Featuring a removable, thick plastic liner for easy cleaning it combines a nest box and integrated run, with a closing door between the two for extra night-time security. Comes flat-packed.
ECO-FRIENDLY AND EASY CLEAN
Medium chicken house, £355 (greenfrogdesigns.co.uk)
Tom claims Medium chicken house (pictured) has no hiding places for unwelcome insects and pests, with it’s modern take on a traditional design
A modern take on a traditional design, this hen house has room for up to five large chickens and is made from recycled plastic. It features two nest boxes with access to inspect the birds via a full width back door which detaches using quick release pins. Measuring 4ft 6in long and 3ft 3in high, it is designed to be easy to clean and crevice free – meaning no hiding places for unwelcome insects and pests.

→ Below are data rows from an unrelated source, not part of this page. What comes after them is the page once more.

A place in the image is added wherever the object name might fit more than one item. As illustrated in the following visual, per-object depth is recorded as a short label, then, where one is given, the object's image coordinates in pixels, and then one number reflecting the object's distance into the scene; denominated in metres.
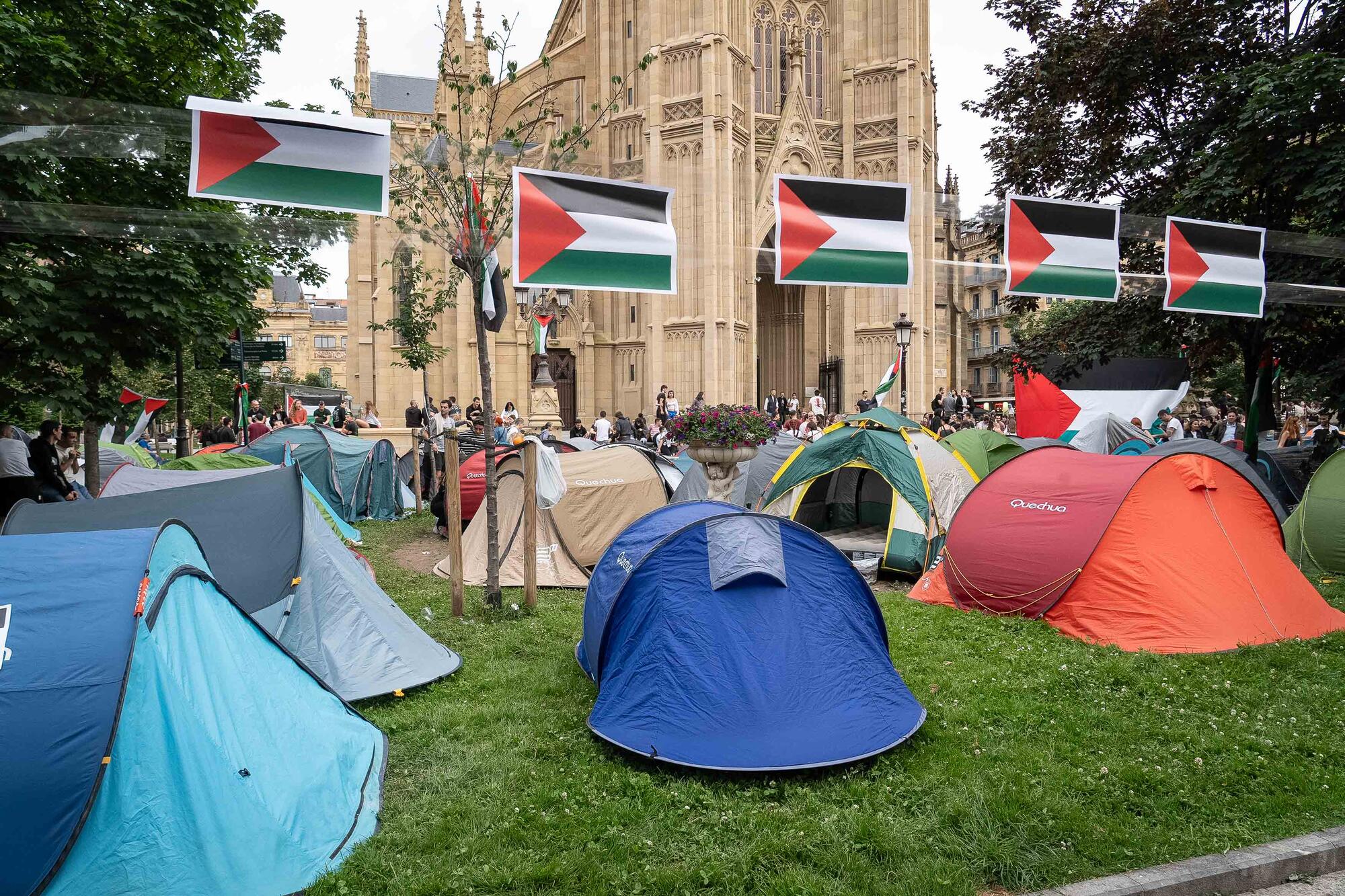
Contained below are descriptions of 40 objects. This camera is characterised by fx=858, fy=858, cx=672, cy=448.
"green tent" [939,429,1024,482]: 13.00
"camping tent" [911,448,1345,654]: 7.37
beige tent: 10.50
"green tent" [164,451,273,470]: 12.59
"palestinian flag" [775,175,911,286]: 6.73
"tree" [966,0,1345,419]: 10.41
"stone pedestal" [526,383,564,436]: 21.83
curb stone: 3.95
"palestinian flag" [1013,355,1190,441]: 18.86
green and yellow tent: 10.74
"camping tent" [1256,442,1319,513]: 13.49
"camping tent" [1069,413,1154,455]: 15.49
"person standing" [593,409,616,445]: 23.03
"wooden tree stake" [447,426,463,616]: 8.27
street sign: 18.55
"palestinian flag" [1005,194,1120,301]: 7.44
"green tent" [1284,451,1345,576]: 10.27
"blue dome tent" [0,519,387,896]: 3.56
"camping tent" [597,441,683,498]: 11.73
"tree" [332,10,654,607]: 7.82
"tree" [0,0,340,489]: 8.50
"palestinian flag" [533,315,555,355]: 20.55
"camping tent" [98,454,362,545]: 9.77
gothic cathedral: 28.06
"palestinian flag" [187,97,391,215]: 5.31
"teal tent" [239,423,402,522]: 16.20
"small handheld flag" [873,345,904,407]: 18.70
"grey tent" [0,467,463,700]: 5.72
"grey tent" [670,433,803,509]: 12.07
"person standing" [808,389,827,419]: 25.28
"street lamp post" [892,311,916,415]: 17.28
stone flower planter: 10.16
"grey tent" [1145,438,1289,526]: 8.06
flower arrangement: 10.02
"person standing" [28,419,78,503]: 11.01
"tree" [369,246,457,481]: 18.70
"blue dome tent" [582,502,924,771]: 5.04
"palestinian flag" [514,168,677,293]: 6.17
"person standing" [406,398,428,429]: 19.57
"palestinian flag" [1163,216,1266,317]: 8.13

Buttercup Chicken Pod Hen House, £420 (buttercupfarm.co.uk)
Tom said Buttercup Chicken Pod Hen House(pictured) can be easily moved around the garden and is suitable for up to eight chickens
Suitable for up to eight chickens and ideal for those keen for their ladies to enjoy a touch of stylish living. Mounted on the back are two laying boxes with a hinged external door for egg removal while the drop-down ramp for the poultry to access the house also acts as a door that can be locked off to prevent foxes gaining access at night.
The handles and two substantial wheels make it easy to move around the garden.
HOUSE YOU’LL WANT TO MOVE INTO
The Anastasia Chicken House, £1,518 (cherryacresanimalhousing.co.uk)
Tom claims The Anastasia Chicken House (pictured) is almost too good for chickens, revealing TV personality Natasha Kaplinsky is an owner
Measuring 10ft x 5ft, this large-walk in chicken house boasts a nesting area to the rear and a large, secure run in the front.
Painted in pastel colours and boasting a tiled roof it’s almost too good for chickens, something that happy customer and TV personality Natasha Kaplinsky bears witness to: ‘We couldn’t be more thrilled with it and would be perfectly happy moving in to it ourselves!!’
BESPOKE WAGON FOR HIGH-CLASS HENS
The Gypsy Daydream Chicken House, £4,390 (flytesofancy.co.uk)
Tom said The Gypsy Daydream Chicken House (pictured) is built to last a lifetime and able to house 15 feathered friends
Bespoke luxury for up to 15 lucky ladies, this wagon can be finished with a hand-painted decorative design of the customer’s choice. Individually hand-made by craftsmen in Dorset, it’s built to last a lifetime with a heavy gauge galvanized steel roof with trim-finished edges and brass hinges, locks and latches.
Despite measuring 8ft 7in in length and 5ft 6in high, it can be easily moved thanks to its handmade solid steel, steerable wheels and axles.